Empire of the Ants is a 1977 science fiction horror film co-scripted and directed by Bert I. Gordon. Based very loosely on the 1905 short story "Empire of the Ants" by H. G. Wells, the film involves a group of prospective land buyers led by a land developer, pitted against large mutated ants.

It is the third and last film released in A.I.P.'s H.G. Wells film cycle, which include The Food of the Gods (1976) and The Island of Dr. Moreau (1977).

Plot

The opening narration briefly introduces the viewer to the ant and its behavior. It takes note how ants use pheromones to communicate, and how they cause an obligatory response that must be obeyed. "But we (humans) don't have to worry about it..." As the opening credits roll, barrels of radioactive waste are being dumped off a boat into the ocean. Eventually, one of the barrels washes up on the shore and begins to leak a silvery goo attractive to the local ants, which are seen feeding on it.

Meanwhile, shady land developer Marilyn Fryser (Joan Collins) takes a bunch of new clients to view some 'beachfront property' on a nearby island. In reality, the land is worthless, but the trip is cut short by the group stumbling upon the lair of large ants. The ants destroy their boat and chase the group through the woods. Fleeing for their lives through the wilderness and losing many of their party along the way, the remaining survivors eventually discover the local island town. But their safety is short-lived when they realize that not only are the large ants feeding on the sugar at the local sugar factory, but that they are doing so at the invitation of the humans. The queen ant, using pheromones, has the entire town completely under her control. However, the survivors manage to escape and burn the sugar factory, killing the large ants, and leave the island by a speedboat.

→ **Request**: Can you reproduce the film summary above word for word, starting at "Empire of the Ants is" and continuing up to and including "large mutated ants."?

→ **Raw records**:
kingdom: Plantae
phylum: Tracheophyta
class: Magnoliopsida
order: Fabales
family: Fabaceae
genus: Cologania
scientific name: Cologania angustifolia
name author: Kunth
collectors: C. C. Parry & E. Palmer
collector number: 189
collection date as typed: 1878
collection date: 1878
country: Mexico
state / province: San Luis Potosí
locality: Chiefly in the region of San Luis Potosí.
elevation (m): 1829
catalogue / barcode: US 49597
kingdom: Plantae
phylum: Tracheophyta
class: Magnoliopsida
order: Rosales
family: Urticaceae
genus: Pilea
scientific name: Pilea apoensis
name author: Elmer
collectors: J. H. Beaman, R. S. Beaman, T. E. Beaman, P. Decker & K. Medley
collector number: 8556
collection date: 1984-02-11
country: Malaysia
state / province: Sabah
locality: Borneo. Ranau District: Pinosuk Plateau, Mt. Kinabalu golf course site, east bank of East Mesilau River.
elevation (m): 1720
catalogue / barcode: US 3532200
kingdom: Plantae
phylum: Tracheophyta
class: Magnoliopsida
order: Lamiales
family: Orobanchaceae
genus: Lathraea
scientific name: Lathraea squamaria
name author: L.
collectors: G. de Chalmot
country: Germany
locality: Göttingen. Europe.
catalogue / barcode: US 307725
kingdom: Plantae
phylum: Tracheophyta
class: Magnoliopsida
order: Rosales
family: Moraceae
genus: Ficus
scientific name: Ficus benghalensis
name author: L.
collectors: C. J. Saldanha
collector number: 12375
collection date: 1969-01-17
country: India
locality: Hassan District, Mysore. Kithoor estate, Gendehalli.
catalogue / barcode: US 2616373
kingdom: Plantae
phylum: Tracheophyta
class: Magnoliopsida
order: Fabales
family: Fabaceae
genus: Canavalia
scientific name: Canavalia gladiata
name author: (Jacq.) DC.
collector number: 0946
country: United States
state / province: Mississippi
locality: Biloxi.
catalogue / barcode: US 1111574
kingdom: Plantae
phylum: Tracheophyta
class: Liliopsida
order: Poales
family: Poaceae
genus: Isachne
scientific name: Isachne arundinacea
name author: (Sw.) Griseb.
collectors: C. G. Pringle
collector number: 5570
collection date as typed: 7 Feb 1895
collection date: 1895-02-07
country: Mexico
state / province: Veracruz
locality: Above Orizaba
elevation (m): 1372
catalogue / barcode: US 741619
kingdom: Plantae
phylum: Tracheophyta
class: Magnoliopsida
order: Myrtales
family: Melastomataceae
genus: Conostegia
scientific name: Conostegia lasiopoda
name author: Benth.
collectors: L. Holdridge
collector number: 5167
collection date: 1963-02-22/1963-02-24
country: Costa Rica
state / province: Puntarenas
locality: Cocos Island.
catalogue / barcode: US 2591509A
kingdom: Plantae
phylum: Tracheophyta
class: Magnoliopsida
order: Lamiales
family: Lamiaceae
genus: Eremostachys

→ **Exercise response**:
Empire of the Ants is a 1977 science fiction horror film co-scripted and directed by Bert I. Gordon. Based very loosely on the 1905 short story "Empire of the Ants" by H. G. Wells, the film involves a group of prospective land buyers led by a land developer, pitted against large mutated ants.